El tratado preveía un nuevo sistema de autogobierno irlandés, conocido como "Estado de dominio", con un nuevo Estado, que se denominaría Estado Libre Irlandés. El Estado Libre era considerablemente más independiente de lo que hubiera sido un parlamento autónomo. Tenía su propia policía y fuerzas armadas y control sobre su propia política fiscal y tributaria, ninguna de las cuales había sido contemplada en el marco del gobierno autónomo. Sin embargo, existían algunos límites a su soberanía. Siguió siendo un dominio de la Mancomunidad Británica de Naciones y los miembros de su parlamento tuvieron que jurar lealtad al monarca británico. Los británicos también conservaron tres bases navales, conocidas como los Puertos del Tratado, además, el Estado irlandés estaba obligado a respetar los contratos de la administración pública existente, con la excepción del Royal Irish Constabulary, que se disolvió, aunque con pensiones completas, pagaderas por el Estado irlandés.[16]
También estaba la cuestión de la partición, que era anterior al tratado, pero que estaba sujeta por él. En teoría, Irlanda del Norte estaba incluida en los términos del tratado, pero en el Artículo 12 se le dio la opción de excluirse en un mes. Así, durante tres días a partir de la medianoche del 6 de diciembre de 1922, el Estado Libre Irlandés recién establecido, en teoría incluía toda la isla de Irlanda (incluida Irlanda del Norte).[17] Sin embargo, en la práctica, Irlanda del Norte ya era un área autónoma en funcionamiento en ese momento y abandonó formalmente el Estado Libre Irlandés el 8 de diciembre de 1922.

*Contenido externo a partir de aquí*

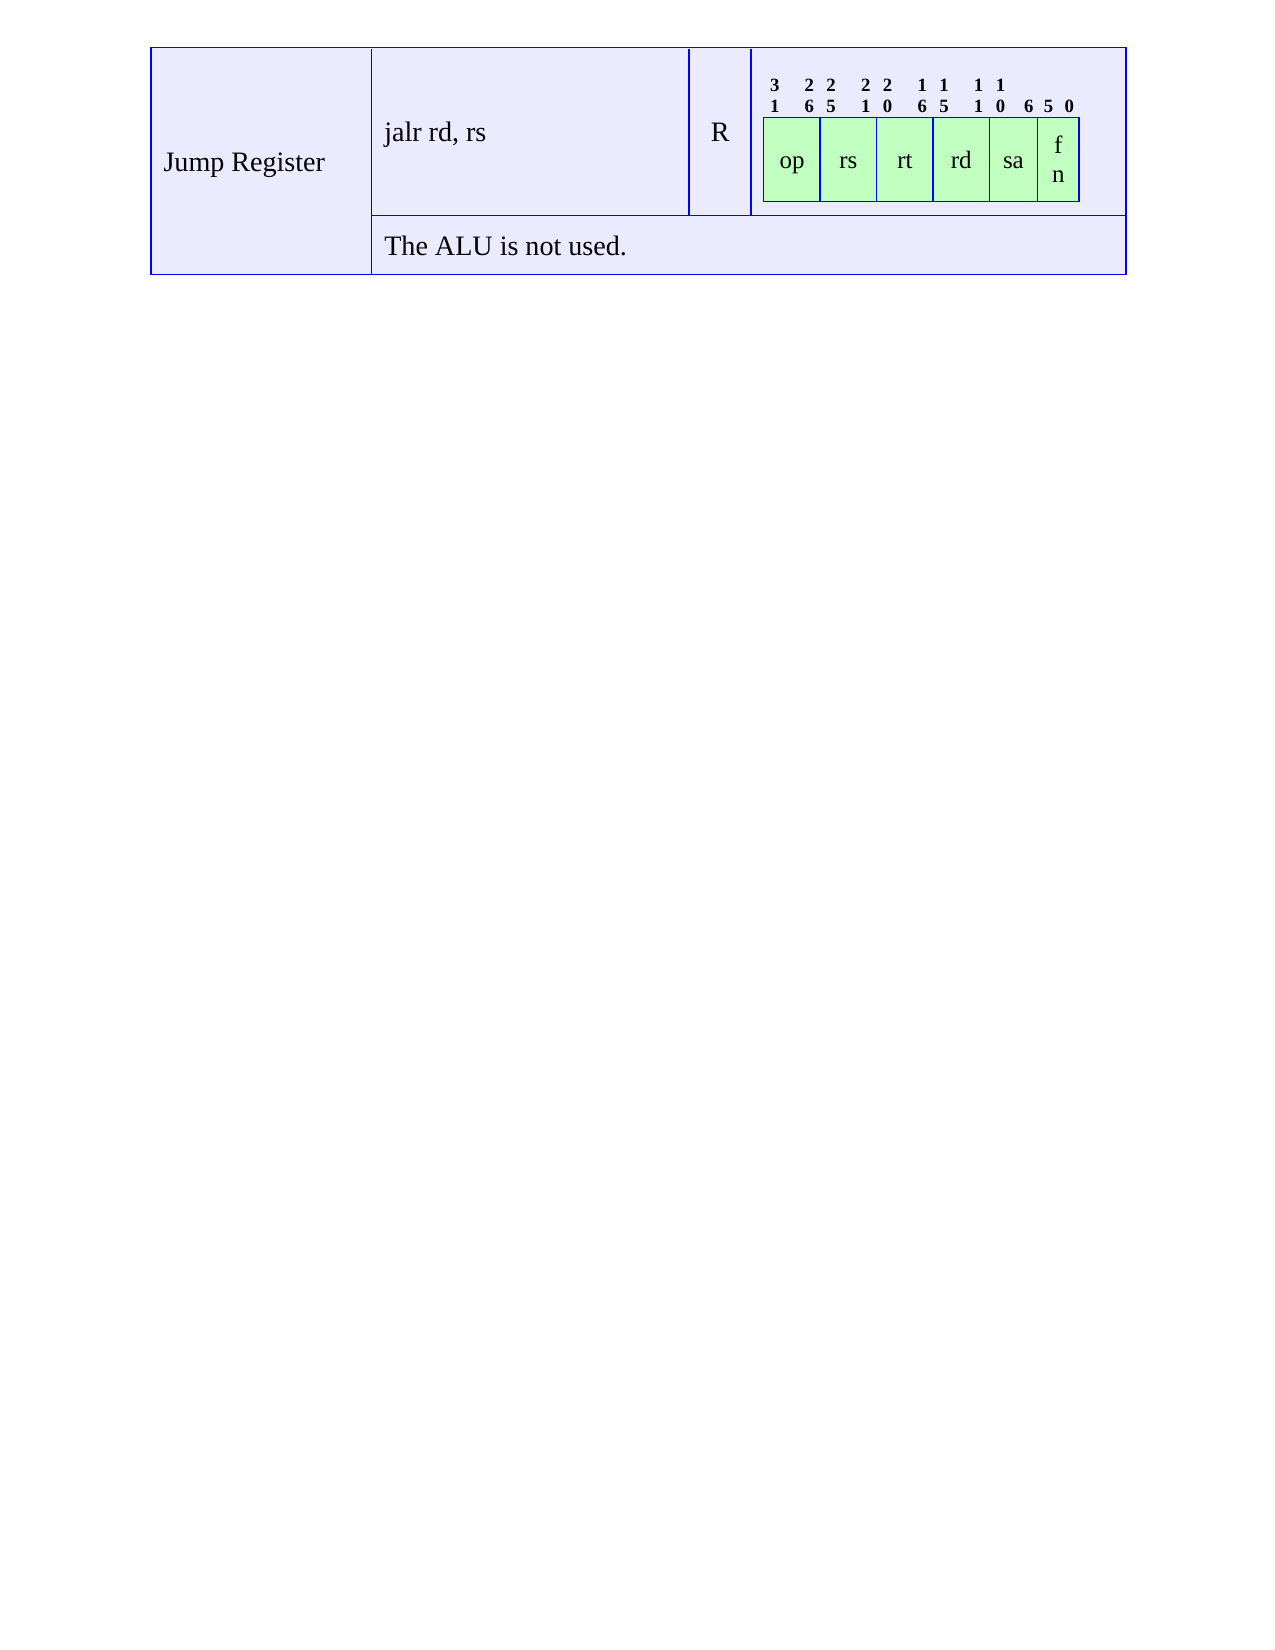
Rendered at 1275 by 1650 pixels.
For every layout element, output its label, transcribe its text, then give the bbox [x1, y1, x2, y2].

table_cell [752, 48, 1125, 215]
table_cell The ALU is not used. [372, 216, 1125, 274]
table_cell jalr rd, rs [372, 48, 689, 215]
table_cell Jump Register [152, 48, 371, 274]
table_cell R [690, 48, 751, 215]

Como resultado de estos límites a la soberanía del Estado Libre, y porque el tratado desmanteló la república declarada por los nacionalistas en 1918, el movimiento Sinn Féin, el Dáil y el IRA estaban profundamente divididos sobre la aceptación del Tratado. Éamon de Valera, el presidente de la República fue el líder más destacado de los que rechazaron el Tratado. Entre otras cosas, objetó el hecho de que Collins y el equipo negociador lo hubieran firmado sin la autorización del Gabinete Dáil.